_WHAT YOU SHOULD DO_:
Could you render the items as a Markdown table with a Row column numbering each line and a Line column holding its text, starting at the beginning of the items and ending at the line containing "- Institutional liquidity pools", both ends included? Omit blank lines, and leave the pictures out of your answer.

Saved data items
....................
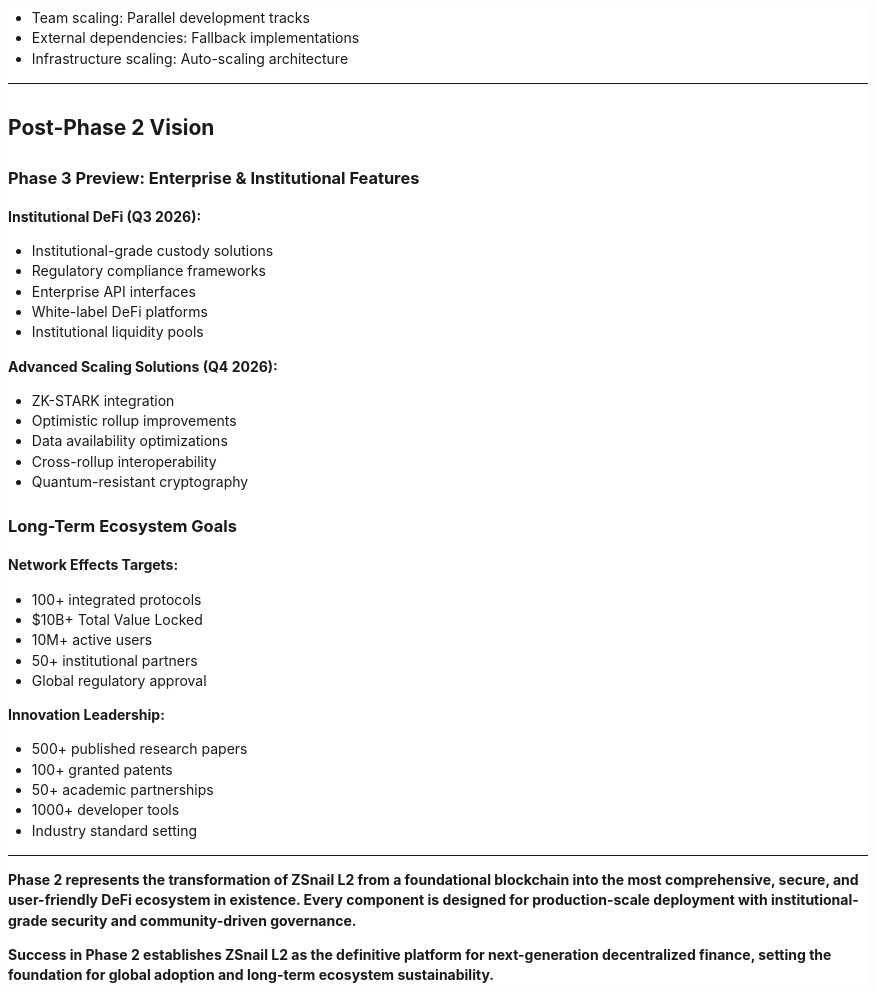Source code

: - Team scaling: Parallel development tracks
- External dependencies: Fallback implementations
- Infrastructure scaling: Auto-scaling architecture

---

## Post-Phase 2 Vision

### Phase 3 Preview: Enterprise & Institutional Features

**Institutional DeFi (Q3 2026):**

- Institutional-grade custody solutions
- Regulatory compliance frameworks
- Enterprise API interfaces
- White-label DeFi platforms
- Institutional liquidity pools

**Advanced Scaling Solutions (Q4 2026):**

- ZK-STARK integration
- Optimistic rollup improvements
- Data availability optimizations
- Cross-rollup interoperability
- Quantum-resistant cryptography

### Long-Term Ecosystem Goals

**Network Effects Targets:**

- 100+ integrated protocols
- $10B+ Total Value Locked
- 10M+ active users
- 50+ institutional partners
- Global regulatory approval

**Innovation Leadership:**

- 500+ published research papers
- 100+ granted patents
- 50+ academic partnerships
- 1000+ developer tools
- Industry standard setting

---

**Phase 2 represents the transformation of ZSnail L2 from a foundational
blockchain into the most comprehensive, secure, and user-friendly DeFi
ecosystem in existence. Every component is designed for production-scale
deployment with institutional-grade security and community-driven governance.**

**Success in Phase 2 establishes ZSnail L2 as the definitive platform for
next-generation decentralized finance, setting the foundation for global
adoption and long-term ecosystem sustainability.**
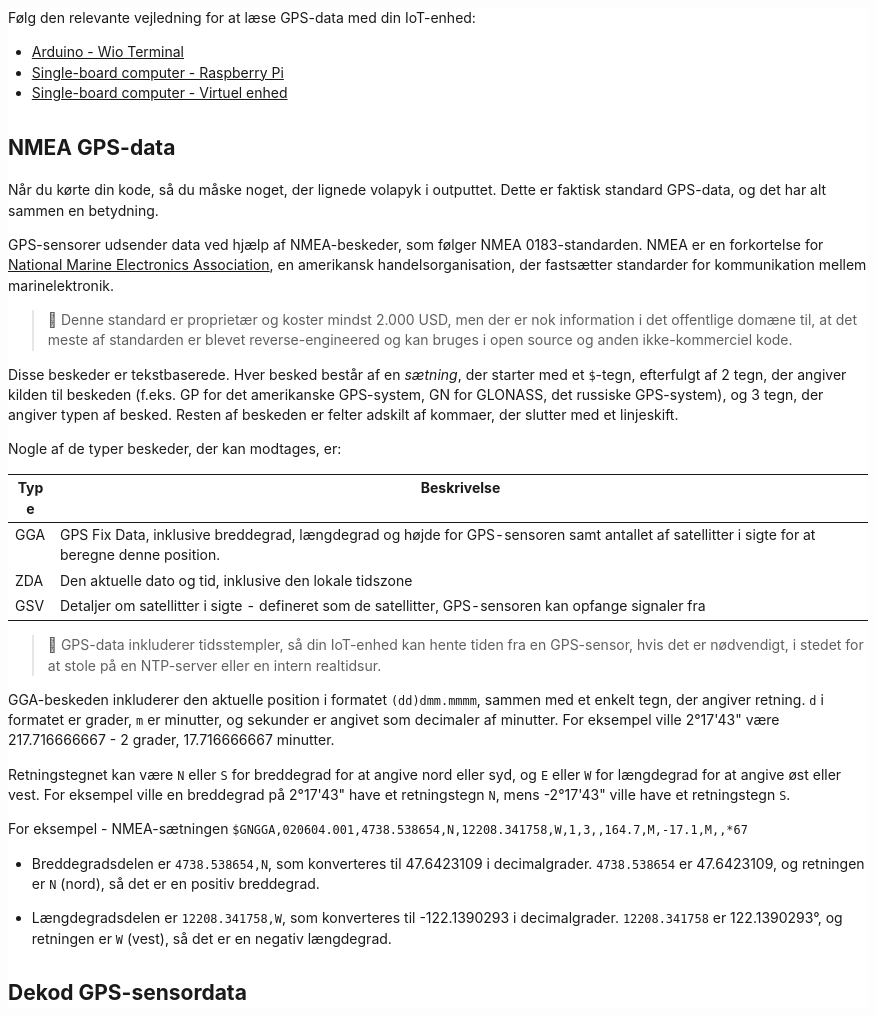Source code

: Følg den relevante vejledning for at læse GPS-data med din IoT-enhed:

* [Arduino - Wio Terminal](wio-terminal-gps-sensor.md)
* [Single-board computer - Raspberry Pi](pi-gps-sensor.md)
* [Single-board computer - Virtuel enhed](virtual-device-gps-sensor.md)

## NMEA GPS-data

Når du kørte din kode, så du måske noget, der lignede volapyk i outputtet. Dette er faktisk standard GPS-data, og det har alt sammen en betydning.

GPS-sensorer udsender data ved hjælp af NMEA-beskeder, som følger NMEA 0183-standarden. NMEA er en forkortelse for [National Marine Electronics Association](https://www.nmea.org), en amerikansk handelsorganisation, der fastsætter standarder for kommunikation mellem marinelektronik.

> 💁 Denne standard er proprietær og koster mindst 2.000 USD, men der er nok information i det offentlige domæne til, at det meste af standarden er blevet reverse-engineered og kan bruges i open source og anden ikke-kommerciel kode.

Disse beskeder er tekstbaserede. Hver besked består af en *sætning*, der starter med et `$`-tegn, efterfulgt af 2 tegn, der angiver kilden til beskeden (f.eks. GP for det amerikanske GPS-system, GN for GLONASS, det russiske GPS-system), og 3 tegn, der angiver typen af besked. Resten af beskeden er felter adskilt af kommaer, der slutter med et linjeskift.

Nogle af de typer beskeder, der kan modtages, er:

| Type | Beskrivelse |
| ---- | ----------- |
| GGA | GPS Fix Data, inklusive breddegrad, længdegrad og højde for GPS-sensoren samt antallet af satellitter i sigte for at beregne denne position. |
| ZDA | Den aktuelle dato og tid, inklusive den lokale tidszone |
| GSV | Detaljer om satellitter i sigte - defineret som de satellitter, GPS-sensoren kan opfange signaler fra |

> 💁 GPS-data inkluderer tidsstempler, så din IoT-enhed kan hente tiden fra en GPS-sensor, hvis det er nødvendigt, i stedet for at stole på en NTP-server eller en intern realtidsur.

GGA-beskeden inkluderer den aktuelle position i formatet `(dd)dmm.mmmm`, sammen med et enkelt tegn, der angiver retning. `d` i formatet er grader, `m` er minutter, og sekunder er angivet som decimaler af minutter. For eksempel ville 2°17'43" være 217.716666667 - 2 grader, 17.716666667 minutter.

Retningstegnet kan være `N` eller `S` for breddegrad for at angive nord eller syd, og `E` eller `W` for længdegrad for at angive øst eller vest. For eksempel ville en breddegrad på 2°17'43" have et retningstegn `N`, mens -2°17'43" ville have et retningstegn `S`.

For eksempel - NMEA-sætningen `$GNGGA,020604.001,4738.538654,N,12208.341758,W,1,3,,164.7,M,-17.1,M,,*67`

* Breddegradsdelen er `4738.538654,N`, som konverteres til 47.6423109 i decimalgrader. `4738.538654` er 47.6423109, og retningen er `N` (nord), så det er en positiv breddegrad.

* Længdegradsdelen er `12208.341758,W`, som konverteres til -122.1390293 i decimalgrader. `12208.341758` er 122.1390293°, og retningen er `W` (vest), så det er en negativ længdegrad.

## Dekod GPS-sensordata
....................
_WRITTEN ANSWER_:
| Row | Line |
|---|---|
| 1 | Source code |
| 2 | : - Team scaling: Parallel development tracks |
| 3 | - External dependencies: Fallback implementations |
| 4 | - Infrastructure scaling: Auto-scaling architecture |
| 5 | --- |
| 6 | ## Post-Phase 2 Vision |
| 7 | ### Phase 3 Preview: Enterprise & Institutional Features |
| 8 | **Institutional DeFi (Q3 2026):** |
| 9 | - Institutional-grade custody solutions |
| 10 | - Regulatory compliance frameworks |
| 11 | - Enterprise API interfaces |
| 12 | - White-label DeFi platforms |
| 13 | - Institutional liquidity pools |